Out of the material that follows, write out exactly the lines from the line with "M158,922L312,1018" to the line with "M744,1367L834,1417", both ends included, and no others.

━━ Records

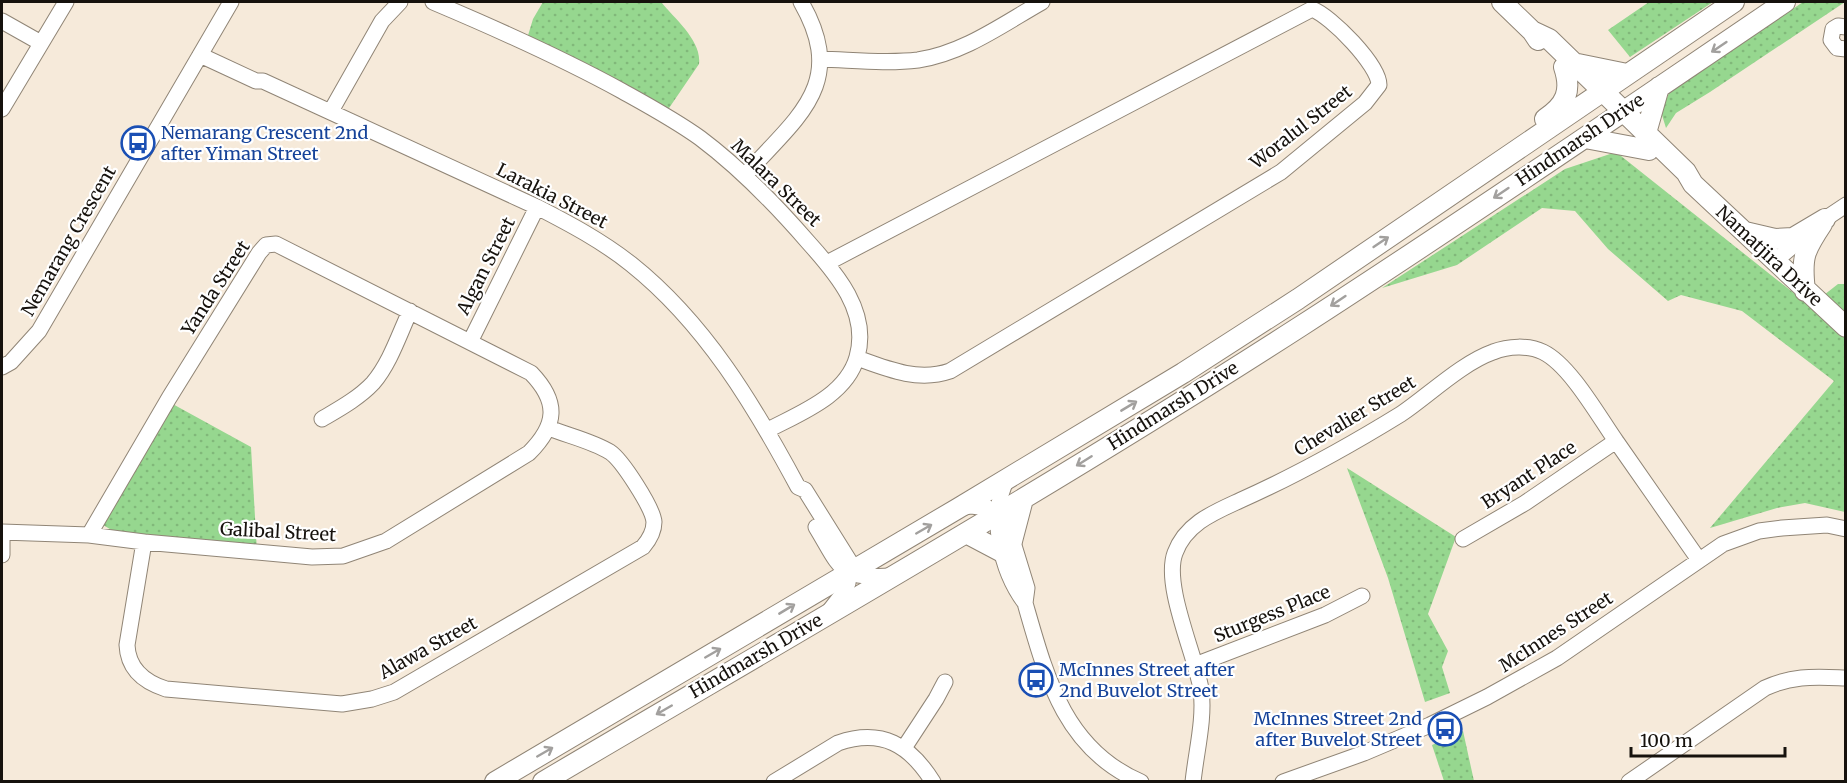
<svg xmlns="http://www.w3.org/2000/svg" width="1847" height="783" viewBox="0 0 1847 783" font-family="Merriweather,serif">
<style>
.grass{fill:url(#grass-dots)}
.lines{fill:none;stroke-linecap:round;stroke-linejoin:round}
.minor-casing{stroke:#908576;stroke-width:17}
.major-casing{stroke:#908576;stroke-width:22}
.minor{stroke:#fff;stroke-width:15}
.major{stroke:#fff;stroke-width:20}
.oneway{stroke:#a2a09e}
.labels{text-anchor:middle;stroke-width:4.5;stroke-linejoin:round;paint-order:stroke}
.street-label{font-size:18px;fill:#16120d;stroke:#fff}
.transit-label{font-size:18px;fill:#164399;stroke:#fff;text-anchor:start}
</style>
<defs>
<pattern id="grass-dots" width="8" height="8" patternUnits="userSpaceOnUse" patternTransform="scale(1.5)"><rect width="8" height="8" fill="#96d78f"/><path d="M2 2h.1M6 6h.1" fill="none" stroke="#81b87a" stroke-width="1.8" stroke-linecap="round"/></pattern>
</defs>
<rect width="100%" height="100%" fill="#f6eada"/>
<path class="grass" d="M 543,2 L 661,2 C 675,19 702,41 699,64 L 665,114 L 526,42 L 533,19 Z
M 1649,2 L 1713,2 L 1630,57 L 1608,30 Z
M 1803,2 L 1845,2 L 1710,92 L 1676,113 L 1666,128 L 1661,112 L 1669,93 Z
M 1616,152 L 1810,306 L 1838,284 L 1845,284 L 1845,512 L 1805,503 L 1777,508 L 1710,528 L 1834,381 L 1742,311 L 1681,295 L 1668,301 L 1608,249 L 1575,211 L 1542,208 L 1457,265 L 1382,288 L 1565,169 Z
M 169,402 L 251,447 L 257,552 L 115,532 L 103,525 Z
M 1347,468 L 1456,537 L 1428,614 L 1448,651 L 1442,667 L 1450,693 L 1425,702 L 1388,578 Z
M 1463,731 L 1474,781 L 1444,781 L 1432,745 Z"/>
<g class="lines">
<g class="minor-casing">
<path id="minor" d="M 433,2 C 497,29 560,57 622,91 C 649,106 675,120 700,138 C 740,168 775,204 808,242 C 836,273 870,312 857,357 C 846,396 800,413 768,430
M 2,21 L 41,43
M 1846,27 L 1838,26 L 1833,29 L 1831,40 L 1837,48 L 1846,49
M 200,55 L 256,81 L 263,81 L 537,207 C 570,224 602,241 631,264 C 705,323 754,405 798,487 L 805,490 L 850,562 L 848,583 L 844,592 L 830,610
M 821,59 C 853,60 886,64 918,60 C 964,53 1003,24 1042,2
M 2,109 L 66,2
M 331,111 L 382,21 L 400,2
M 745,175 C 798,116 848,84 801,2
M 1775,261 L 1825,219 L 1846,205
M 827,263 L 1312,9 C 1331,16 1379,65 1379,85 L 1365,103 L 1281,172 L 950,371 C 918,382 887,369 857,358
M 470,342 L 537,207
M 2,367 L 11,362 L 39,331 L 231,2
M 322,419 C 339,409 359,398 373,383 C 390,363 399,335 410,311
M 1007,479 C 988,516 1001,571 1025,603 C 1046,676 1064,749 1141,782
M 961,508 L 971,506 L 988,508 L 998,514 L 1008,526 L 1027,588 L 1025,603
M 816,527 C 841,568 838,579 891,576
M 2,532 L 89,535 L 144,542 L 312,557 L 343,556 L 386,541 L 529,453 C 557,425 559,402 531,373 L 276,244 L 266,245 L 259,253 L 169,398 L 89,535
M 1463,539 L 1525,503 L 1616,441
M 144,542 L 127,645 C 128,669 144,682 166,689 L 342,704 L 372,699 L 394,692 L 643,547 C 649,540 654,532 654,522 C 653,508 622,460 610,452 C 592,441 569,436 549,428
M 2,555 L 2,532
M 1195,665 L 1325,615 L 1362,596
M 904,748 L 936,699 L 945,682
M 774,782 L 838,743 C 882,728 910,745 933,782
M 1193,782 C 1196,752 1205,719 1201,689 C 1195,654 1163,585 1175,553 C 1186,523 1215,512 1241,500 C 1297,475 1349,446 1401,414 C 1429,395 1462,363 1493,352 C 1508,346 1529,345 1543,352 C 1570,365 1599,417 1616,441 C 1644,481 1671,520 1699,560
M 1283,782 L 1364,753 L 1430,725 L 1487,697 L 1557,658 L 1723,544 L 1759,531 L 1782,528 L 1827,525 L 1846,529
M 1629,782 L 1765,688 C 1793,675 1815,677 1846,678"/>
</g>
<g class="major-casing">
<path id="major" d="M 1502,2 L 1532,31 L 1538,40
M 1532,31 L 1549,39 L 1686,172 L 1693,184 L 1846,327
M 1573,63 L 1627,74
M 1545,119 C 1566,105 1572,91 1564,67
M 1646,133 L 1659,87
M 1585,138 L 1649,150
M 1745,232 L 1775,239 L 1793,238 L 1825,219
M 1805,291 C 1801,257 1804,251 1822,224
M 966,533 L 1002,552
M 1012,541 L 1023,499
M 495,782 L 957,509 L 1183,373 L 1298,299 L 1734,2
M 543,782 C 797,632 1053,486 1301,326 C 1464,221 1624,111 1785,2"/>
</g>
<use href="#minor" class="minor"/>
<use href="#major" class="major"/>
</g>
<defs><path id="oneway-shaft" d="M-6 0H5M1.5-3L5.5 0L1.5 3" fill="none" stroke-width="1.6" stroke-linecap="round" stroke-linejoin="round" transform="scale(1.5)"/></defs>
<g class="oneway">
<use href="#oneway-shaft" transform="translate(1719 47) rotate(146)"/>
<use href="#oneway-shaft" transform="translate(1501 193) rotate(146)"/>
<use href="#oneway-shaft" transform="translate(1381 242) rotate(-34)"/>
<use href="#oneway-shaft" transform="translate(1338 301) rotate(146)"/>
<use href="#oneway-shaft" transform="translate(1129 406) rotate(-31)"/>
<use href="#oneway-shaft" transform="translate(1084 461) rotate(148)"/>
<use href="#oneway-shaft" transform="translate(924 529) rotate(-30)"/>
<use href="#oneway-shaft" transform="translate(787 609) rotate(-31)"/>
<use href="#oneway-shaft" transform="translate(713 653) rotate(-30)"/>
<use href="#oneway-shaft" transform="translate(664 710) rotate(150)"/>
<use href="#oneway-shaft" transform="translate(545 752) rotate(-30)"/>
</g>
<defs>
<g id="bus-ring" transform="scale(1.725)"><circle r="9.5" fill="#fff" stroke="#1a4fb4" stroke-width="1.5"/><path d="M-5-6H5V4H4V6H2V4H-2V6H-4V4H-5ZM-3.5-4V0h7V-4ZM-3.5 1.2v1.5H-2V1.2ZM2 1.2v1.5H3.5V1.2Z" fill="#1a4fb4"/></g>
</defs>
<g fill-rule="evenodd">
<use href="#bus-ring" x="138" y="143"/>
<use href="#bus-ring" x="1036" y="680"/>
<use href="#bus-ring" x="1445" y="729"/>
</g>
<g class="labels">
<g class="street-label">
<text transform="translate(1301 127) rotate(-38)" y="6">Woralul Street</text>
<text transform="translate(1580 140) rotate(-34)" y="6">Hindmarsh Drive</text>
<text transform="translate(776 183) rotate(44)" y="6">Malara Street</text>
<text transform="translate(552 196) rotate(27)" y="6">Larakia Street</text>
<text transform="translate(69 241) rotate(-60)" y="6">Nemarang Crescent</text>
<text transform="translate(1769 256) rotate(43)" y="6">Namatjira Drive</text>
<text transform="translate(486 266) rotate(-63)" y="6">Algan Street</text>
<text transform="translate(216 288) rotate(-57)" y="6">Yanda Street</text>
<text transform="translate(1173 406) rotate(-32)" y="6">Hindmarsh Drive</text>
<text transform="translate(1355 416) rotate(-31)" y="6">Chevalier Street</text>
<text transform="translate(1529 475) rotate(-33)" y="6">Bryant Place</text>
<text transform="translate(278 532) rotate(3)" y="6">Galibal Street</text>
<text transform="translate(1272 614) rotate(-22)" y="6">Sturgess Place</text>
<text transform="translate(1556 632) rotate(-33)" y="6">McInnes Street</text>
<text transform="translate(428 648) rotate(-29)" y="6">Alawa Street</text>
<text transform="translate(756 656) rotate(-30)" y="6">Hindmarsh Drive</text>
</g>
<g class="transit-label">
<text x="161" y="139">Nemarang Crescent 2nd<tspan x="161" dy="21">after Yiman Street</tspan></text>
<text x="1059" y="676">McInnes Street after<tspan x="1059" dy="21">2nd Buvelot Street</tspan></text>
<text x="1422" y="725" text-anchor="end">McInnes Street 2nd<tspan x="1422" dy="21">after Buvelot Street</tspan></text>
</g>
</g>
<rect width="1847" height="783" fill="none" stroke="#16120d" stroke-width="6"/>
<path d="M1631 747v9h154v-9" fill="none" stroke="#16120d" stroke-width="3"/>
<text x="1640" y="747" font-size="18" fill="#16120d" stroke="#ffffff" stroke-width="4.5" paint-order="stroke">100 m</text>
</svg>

━━━━
━━ Records

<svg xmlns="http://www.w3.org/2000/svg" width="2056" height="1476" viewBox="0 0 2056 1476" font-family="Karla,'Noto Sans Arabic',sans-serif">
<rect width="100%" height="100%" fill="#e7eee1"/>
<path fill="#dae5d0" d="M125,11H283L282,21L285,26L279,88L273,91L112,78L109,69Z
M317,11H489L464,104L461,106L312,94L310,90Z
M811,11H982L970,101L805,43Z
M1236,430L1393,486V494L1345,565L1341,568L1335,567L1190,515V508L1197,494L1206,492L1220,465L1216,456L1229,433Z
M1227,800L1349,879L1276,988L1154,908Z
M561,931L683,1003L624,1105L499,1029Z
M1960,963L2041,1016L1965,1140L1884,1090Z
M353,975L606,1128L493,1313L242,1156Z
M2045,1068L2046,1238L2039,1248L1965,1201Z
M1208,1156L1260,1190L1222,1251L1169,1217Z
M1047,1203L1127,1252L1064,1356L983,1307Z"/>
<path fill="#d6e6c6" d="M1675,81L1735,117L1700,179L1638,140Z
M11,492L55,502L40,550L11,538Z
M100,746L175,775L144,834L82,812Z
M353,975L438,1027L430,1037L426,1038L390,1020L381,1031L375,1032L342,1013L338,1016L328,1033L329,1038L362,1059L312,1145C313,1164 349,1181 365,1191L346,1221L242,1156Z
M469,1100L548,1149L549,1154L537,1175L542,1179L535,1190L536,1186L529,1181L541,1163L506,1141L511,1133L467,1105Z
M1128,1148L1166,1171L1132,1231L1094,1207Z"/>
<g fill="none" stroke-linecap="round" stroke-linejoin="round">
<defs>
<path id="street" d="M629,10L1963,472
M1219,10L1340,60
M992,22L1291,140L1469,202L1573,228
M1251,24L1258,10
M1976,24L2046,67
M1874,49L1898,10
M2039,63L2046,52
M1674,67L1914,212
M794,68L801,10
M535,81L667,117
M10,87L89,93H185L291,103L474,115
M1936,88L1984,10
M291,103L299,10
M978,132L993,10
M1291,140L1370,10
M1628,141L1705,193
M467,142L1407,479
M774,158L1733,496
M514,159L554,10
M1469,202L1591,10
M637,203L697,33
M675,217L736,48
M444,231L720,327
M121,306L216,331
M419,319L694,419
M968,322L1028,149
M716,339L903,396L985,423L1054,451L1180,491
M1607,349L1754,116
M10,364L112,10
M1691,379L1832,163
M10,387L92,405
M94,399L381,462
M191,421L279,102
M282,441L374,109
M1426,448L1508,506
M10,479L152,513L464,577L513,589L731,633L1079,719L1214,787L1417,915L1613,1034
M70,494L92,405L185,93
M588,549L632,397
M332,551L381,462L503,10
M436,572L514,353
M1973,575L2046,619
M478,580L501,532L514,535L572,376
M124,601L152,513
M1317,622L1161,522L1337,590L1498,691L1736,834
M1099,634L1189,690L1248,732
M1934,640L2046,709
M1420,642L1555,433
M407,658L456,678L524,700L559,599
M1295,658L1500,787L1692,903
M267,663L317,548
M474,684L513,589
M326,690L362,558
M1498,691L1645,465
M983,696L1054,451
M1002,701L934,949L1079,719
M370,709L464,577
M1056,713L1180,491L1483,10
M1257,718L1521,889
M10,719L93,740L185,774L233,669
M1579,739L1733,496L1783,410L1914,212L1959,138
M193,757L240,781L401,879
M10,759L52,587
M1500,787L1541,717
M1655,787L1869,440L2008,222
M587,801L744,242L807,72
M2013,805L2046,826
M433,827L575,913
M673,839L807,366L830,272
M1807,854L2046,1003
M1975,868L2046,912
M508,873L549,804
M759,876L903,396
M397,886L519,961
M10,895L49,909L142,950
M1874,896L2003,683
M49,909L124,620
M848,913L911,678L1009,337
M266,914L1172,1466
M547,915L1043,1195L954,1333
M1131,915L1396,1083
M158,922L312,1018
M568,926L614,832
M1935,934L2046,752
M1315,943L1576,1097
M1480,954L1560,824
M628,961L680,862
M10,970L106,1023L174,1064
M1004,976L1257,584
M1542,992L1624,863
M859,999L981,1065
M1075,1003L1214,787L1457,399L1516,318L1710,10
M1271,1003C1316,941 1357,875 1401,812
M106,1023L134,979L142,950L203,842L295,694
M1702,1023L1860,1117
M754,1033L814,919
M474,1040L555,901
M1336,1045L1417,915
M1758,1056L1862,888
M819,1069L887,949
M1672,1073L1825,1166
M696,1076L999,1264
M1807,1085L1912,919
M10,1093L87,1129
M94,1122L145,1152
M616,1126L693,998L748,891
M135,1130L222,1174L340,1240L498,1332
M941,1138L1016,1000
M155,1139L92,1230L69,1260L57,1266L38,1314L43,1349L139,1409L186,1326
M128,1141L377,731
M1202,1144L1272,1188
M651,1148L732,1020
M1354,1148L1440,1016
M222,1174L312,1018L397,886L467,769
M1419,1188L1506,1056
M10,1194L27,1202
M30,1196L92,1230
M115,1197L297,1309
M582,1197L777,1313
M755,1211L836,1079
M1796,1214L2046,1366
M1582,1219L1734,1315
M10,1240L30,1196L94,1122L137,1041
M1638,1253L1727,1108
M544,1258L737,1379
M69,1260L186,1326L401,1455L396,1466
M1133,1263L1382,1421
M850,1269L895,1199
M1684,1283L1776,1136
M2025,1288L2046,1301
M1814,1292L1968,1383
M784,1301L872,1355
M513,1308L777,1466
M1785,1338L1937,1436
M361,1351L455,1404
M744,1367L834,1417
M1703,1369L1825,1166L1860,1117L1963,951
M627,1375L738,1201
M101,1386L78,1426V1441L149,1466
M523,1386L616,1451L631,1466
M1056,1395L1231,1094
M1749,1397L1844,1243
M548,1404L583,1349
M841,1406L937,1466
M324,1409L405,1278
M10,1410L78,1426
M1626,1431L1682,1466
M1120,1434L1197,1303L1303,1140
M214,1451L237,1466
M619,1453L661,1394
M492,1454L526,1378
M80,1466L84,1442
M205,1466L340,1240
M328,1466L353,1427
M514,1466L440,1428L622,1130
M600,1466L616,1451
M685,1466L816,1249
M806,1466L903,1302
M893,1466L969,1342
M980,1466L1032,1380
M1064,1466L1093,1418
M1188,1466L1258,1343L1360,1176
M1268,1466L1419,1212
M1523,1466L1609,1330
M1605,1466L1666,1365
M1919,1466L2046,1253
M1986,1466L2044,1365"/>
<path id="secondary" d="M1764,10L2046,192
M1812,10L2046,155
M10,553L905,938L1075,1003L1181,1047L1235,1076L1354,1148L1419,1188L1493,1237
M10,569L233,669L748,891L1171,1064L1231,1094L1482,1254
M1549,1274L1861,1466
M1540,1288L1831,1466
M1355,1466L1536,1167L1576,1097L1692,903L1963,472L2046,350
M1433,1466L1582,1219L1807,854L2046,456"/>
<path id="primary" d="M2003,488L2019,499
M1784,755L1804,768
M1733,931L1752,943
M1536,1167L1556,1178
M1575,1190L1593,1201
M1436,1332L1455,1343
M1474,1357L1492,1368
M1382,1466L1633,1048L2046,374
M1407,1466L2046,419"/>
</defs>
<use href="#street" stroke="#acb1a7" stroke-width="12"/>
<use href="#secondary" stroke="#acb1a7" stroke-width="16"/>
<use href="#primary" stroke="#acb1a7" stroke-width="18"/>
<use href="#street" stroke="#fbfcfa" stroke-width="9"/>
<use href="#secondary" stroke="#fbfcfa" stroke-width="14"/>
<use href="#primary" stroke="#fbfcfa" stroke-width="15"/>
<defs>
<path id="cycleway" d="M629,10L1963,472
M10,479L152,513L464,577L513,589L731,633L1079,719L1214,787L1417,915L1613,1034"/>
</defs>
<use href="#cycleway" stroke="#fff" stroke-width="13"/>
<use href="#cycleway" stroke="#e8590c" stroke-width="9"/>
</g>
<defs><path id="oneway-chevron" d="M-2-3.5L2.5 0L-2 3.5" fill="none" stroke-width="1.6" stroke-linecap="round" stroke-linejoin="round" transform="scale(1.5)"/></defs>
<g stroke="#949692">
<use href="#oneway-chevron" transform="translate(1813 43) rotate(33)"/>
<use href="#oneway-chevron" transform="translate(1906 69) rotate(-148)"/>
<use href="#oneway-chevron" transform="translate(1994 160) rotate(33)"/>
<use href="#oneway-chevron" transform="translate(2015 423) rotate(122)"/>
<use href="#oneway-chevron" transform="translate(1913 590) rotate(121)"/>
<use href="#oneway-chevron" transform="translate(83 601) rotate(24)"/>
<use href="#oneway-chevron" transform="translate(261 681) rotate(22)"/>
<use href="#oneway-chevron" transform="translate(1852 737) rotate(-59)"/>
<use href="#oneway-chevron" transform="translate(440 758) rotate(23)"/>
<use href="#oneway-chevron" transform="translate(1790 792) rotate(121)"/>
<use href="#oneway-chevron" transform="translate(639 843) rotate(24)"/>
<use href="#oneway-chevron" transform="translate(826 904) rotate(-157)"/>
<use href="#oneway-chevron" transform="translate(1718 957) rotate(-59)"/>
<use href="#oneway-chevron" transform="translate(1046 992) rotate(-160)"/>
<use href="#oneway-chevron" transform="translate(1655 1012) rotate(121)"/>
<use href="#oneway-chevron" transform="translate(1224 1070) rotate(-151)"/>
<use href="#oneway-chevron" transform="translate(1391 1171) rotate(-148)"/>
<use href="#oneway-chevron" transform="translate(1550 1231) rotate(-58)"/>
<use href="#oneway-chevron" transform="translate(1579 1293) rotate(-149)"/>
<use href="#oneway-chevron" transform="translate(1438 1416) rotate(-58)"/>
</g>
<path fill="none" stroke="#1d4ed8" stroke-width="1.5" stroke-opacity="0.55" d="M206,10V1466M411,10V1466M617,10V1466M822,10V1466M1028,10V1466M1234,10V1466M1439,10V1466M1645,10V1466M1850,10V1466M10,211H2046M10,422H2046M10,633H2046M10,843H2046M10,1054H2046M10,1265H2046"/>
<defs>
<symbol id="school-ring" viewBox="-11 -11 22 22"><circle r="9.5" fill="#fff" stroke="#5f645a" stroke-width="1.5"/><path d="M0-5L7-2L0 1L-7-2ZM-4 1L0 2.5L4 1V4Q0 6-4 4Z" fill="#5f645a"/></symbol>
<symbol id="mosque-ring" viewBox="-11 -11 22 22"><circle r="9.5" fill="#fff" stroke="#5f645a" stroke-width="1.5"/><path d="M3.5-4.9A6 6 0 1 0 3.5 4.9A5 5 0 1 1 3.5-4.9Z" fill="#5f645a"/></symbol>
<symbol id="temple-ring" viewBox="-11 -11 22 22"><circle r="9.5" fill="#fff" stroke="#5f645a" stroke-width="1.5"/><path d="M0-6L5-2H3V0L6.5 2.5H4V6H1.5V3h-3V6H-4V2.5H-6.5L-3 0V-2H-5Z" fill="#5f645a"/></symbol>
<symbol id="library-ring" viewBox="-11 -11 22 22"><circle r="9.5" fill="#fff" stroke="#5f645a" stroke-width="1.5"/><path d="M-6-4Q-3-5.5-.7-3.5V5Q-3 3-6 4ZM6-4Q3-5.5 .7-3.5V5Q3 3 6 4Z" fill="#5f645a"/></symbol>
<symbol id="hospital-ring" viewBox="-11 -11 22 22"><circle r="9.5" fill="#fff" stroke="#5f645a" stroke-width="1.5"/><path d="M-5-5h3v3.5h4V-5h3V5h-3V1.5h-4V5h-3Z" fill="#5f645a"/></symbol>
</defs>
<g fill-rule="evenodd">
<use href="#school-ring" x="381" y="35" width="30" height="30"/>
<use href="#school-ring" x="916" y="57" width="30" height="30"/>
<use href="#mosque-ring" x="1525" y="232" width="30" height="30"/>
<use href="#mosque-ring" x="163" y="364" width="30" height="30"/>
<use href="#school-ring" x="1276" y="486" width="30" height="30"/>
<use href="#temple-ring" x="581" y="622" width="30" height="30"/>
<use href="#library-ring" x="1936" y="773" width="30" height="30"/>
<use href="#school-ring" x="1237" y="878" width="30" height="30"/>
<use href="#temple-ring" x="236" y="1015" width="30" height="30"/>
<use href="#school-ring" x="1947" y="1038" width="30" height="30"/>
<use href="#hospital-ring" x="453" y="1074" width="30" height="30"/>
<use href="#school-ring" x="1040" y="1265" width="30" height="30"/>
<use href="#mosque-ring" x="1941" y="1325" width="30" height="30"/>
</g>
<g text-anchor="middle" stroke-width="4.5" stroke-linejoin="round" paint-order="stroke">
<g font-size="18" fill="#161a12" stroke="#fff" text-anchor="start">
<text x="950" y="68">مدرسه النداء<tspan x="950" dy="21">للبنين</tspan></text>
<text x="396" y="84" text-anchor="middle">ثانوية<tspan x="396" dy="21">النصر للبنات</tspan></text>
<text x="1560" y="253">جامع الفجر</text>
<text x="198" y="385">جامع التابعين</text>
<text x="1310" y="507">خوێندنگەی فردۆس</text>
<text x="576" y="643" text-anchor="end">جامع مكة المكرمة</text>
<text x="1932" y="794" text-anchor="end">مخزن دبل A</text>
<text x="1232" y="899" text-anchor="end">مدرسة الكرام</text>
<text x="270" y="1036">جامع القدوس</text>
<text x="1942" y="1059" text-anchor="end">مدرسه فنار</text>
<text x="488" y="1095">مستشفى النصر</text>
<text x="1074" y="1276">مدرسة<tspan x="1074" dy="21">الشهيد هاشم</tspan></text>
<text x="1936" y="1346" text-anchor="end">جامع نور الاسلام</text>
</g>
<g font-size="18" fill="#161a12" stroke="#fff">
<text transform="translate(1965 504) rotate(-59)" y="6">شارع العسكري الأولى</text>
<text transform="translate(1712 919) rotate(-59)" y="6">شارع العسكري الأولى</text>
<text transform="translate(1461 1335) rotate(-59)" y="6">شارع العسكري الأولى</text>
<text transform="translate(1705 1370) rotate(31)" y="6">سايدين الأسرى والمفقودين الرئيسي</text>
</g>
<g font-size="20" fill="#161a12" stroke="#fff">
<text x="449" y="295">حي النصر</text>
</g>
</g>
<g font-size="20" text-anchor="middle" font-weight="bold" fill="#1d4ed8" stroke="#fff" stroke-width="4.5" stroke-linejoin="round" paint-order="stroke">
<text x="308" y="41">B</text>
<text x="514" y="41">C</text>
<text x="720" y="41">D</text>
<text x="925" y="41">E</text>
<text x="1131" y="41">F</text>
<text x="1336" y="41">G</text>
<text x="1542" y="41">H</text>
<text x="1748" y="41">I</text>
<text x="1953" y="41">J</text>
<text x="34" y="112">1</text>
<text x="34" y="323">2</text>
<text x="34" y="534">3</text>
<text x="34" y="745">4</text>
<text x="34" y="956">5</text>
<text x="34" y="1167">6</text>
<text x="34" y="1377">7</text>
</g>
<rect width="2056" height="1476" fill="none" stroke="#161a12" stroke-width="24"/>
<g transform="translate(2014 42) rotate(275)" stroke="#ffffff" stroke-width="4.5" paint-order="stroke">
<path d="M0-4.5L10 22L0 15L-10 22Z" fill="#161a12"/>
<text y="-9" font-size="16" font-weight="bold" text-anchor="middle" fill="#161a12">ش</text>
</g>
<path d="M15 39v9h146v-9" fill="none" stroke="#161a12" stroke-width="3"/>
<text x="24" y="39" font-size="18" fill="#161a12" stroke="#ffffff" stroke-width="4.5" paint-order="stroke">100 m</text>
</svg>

━━━━

* [Reply to the exercise]
M158,922L312,1018
M568,926L614,832
M1935,934L2046,752
M1315,943L1576,1097
M1480,954L1560,824
M628,961L680,862
M10,970L106,1023L174,1064
M1004,976L1257,584
M1542,992L1624,863
M859,999L981,1065
M1075,1003L1214,787L1457,399L1516,318L1710,10
M1271,1003C1316,941 1357,875 1401,812
M106,1023L134,979L142,950L203,842L295,694
M1702,1023L1860,1117
M754,1033L814,919
M474,1040L555,901
M1336,1045L1417,915
M1758,1056L1862,888
M819,1069L887,949
M1672,1073L1825,1166
M696,1076L999,1264
M1807,1085L1912,919
M10,1093L87,1129
M94,1122L145,1152
M616,1126L693,998L748,891
M135,1130L222,1174L340,1240L498,1332
M941,1138L1016,1000
M155,1139L92,1230L69,1260L57,1266L38,1314L43,1349L139,1409L186,1326
M128,1141L377,731
M1202,1144L1272,1188
M651,1148L732,1020
M1354,1148L1440,1016
M222,1174L312,1018L397,886L467,769
M1419,1188L1506,1056
M10,1194L27,1202
M30,1196L92,1230
M115,1197L297,1309
M582,1197L777,1313
M755,1211L836,1079
M1796,1214L2046,1366
M1582,1219L1734,1315
M10,1240L30,1196L94,1122L137,1041
M1638,1253L1727,1108
M544,1258L737,1379
M69,1260L186,1326L401,1455L396,1466
M1133,1263L1382,1421
M850,1269L895,1199
M1684,1283L1776,1136
M2025,1288L2046,1301
M1814,1292L1968,1383
M784,1301L872,1355
M513,1308L777,1466
M1785,1338L1937,1436
M361,1351L455,1404
M744,1367L834,1417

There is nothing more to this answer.